Faster, Pussycat! is now considered a seminal feminist work, partly due to its smouldering star, the iconic Varla (Tura Satana). She cuts an imposing figure both in terms of her looks and attitude, with her towering stature and slick kabuki eyebrows, all-black cat suit, leather gloves and boots. She can drive better than any man, she can fight, and she looks like she could take you down. The fury of her performance, Satana has said, was drawn from the real-life abuse she experienced – her past is as colourful as any movie character’s, and her rage throughout Faster, Pussycat! feels powerful, honest and cathartic.

How many ’60s films have you seen where women get to smoke, drink, drive and fight? How about where women outsmart and overpower men? Even more importantly, how about a film where women exist independently from men? It’s this that truly makes Faster, Pussycat! a feminist classic. It’s not really about the man-crushing violence (although that adds to the fun) – it’s the exciting, exaggerated heroines, led by Varla, taking charge of their own destiny.

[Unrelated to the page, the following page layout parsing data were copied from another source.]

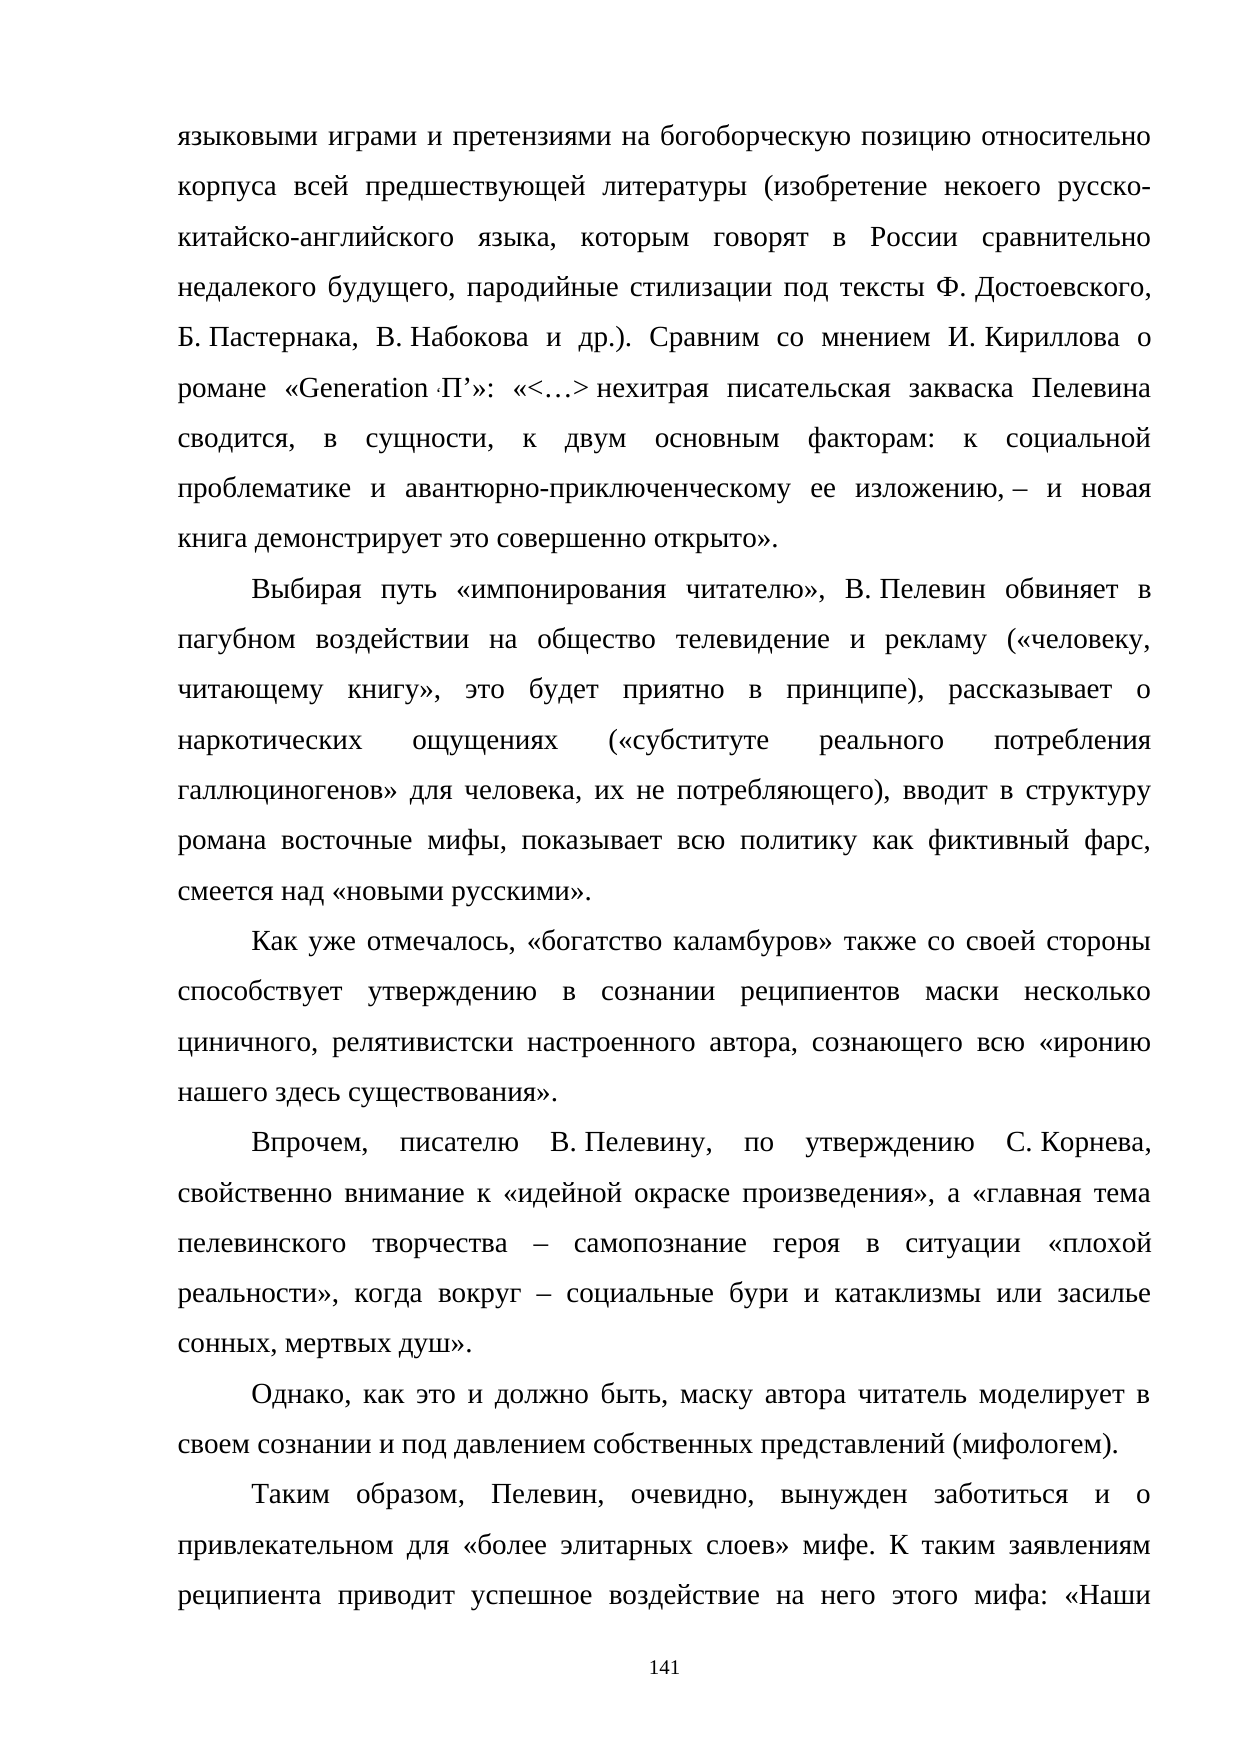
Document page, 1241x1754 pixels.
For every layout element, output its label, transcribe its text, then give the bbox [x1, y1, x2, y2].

text Впрочем, писателю В. Пелевину, по утверждению С. Корнева, свойственно внимание к «идейной окраске произведения», а «главная тема пелевинского творчества – самопознание героя в ситуации плохой реальности, когда вокруг – социальные бури и катаклизмы или засилье сонных, мертвых душ». [177, 1124, 1152, 1359]
text Выбирая путь «импонирования читателю», В. Пелевин обвиняет в пагубном воздействии на общество телевидение и рекламу («человеку, читающему книгу», это будет приятно в принципе), рассказывает о наркотических ощущениях («субституте реального потребления галлюциногенов» для человека, их не потребляющего), вводит в структуру романа восточные мифы, показывает всю политику как фиктивный фарс, смеется над «новыми русскими». [177, 571, 1152, 906]
text Как уже отмечалось, «богатство каламбуров» также со своей стороны способствует утверждению в сознании реципиентов маски несколько циничного, релятивистски настроенного автора, сознающего всю «иронию нашего здесь существования». [177, 923, 1152, 1108]
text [177, 1477, 1152, 1611]
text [177, 118, 1152, 554]
text Однако, как это и должно быть, маску автора читатель моделирует в своем сознании и под давлением собственных представлений (мифологем). [177, 1376, 1152, 1460]
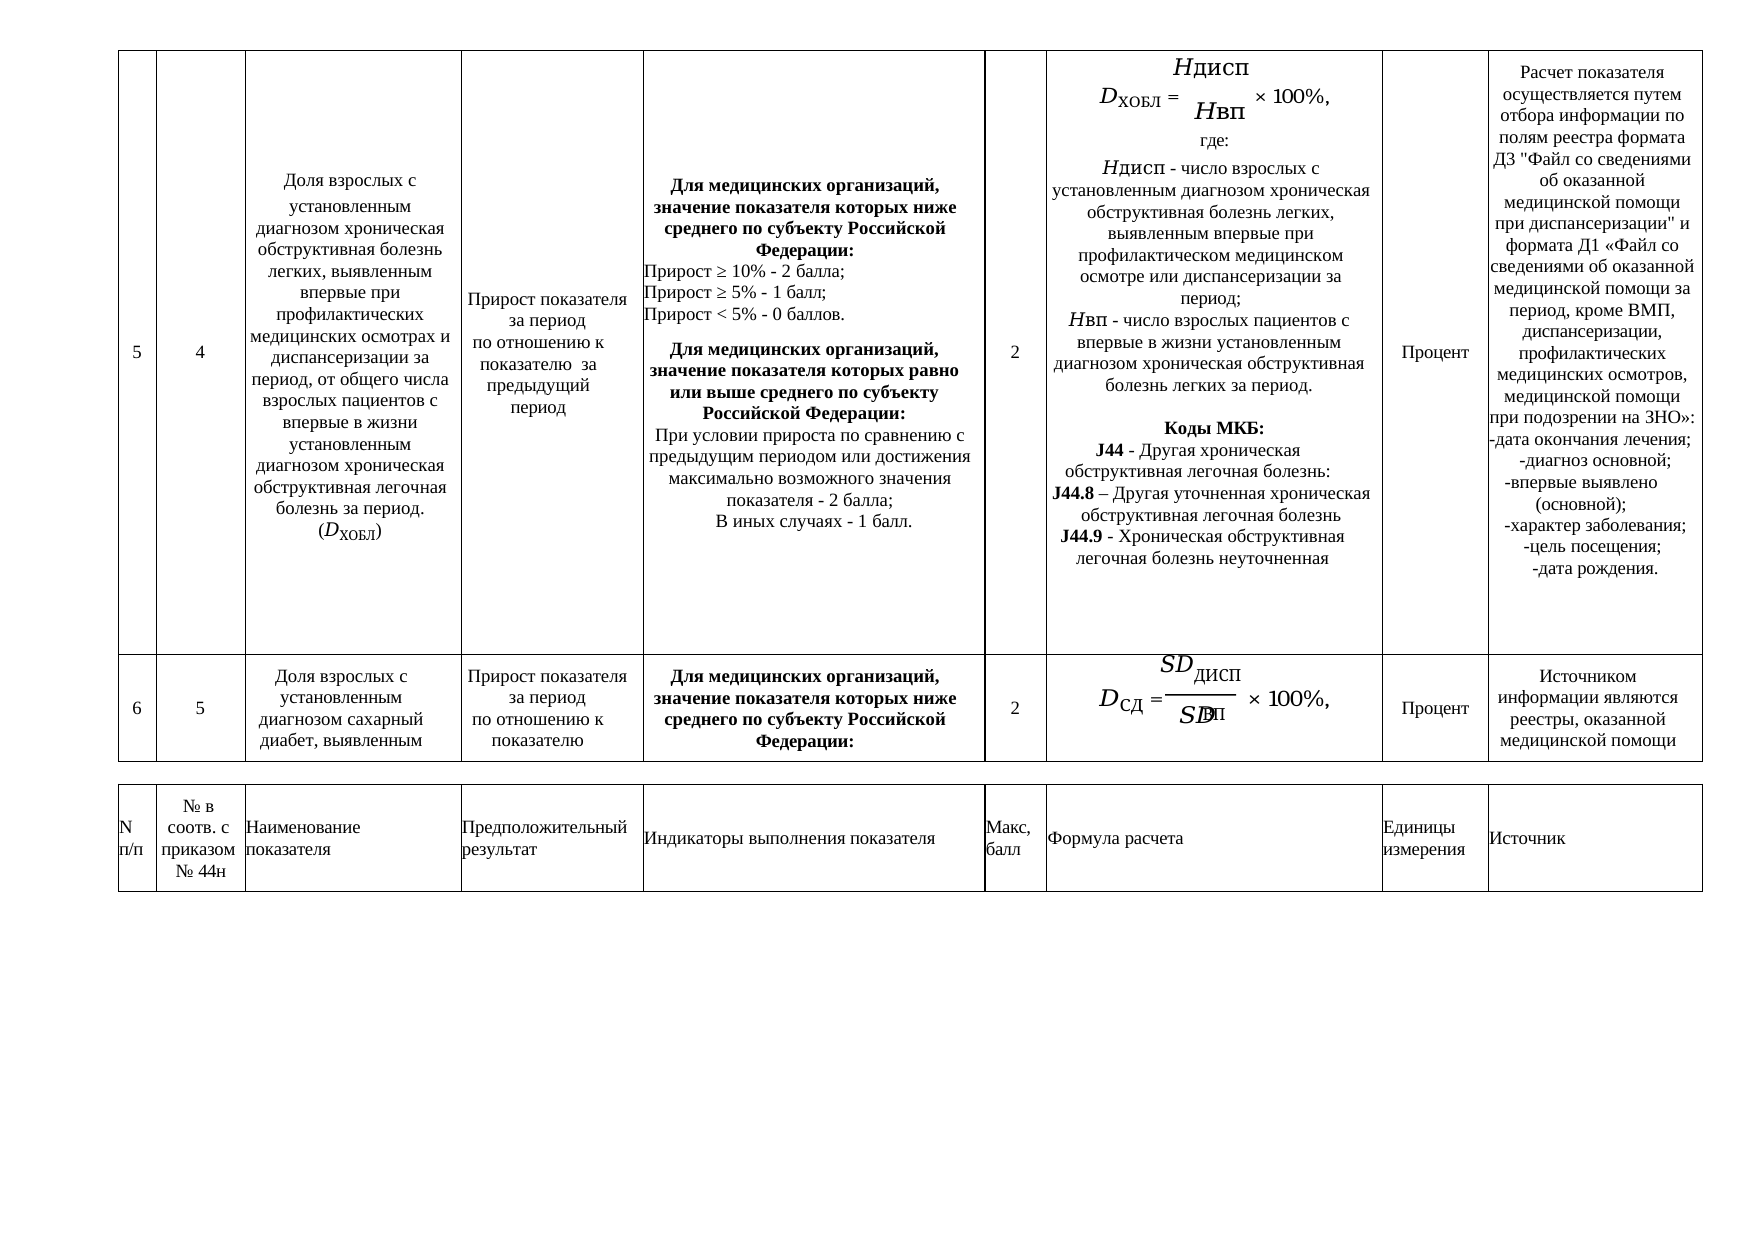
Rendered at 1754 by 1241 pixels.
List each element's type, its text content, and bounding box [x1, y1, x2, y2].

table_cell 𝑆𝐷ДИСП 𝐷СД = 𝑆𝐷 × 100%, ВП [1047, 655, 1382, 761]
table_header Предположительный результат [462, 785, 643, 891]
table_header Индикаторы выполнения показателя [644, 785, 984, 891]
table_cell Процент [1383, 51, 1488, 653]
table_cell Для медицинских организаций, значение показателя которых ниже среднего по субъекту Российской Федерации: [644, 655, 984, 761]
table_header Источник [1489, 785, 1702, 891]
table_cell Доля взрослых с установленным диагнозом хроническая обструктивная болезнь легких, выявленным впервые при профилактических медицинских осмотрах и диспансеризации за период, от общего числа взрослых пациентов с впервые в жизни установленным диагнозом хроническая обструктивная легочная болезнь за период. (𝐷ХОБЛ) [246, 51, 461, 653]
table_cell Прирост показателя за период по отношению к показателю за предыдущий период [462, 51, 643, 653]
table_cell Процент [1383, 655, 1488, 761]
table_cell Для медицинских организаций, значение показателя которых ниже среднего по субъекту Российской Федерации: Прирост ≥ 10% - 2 балла; Прирост ≥ 5% - 1 балл; Прирост < 5% - 0 баллов. Для медицинских организаций, значение показателя которых равно или выше среднего по субъекту Российской Федерации: При условии прироста по сравнению с предыдущим периодом или достижения максимально возможного значения показателя - 2 балла; В иных случаях - 1 балл. [644, 51, 984, 653]
table_cell Прирост показателя за период по отношению к показателю [462, 655, 643, 761]
table_cell 4 [157, 51, 245, 653]
table_header № в соотв. с приказом № 44н [157, 785, 245, 891]
table_header Макс, балл [986, 785, 1046, 891]
table_cell 𝐻дисп 𝐷ХОБЛ = 𝐻вп × 100%, где: 𝐻дисп - число взрослых с установленным диагнозом хроническая обструктивная болезнь легких, выявленным впервые при профилактическом медицинском осмотре или диспансеризации за период; 𝐻вп - число взрослых пациентов с впервые в жизни установленным диагнозом хроническая обструктивная болезнь легких за период. Коды МКБ: J44 - Другая хроническая обструктивная легочная болезнь: J44.8 – Другая уточненная хроническая обструктивная легочная болезнь J44.9 - Хроническая обструктивная легочная болезнь неуточненная [1047, 51, 1382, 653]
table_cell 2 [986, 51, 1046, 653]
table_cell Доля взрослых с установленным диагнозом сахарный диабет, выявленным [246, 655, 461, 761]
table_header N п/п [119, 785, 156, 891]
table_cell 5 [119, 51, 156, 653]
table_cell 6 [119, 655, 156, 761]
table_cell Источником информации являются реестры, оказанной медицинской помощи [1489, 655, 1702, 761]
table_cell 2 [986, 655, 1046, 761]
table_header Единицы измерения [1383, 785, 1488, 891]
table_header Наименование показателя [246, 785, 461, 891]
table_header Формула расчета [1047, 785, 1382, 891]
table_cell Расчет показателя осуществляется путем отбора информации по полям реестра формата Д3 "Файл со сведениями об оказанной медицинской помощи при диспансеризации" и формата Д1 «Файл со сведениями об оказанной медицинской помощи за период, кроме ВМП, диспансеризации, профилактических медицинских осмотров, медицинской помощи при подозрении на ЗНО»: -дата окончания лечения; -диагноз основной; -впервые выявлено (основной); -характер заболевания; -цель посещения; -дата рождения. [1489, 51, 1702, 653]
table_cell 5 [157, 655, 245, 761]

But the question remains: can a film be considered truly feminist if it wasn’t initially intended to be so? Russ Meyer claims to have never had a feminist agenda – the director famously cited his two main reasons for creating films as “lust and profit”, and his lust just so happens to involve powerful women humiliating men. But that doesn’t really matter. It’s okay to gloss over authoritarian intent. Art is always valued through the eyes of the beholder, and great art becomes more than the author intends because it only exists in the viewer’s interpretations. Yes, Faster, Pussycat! is an articulation of Meyer’s lust. But who cares? It’s Satana’s film, anyway.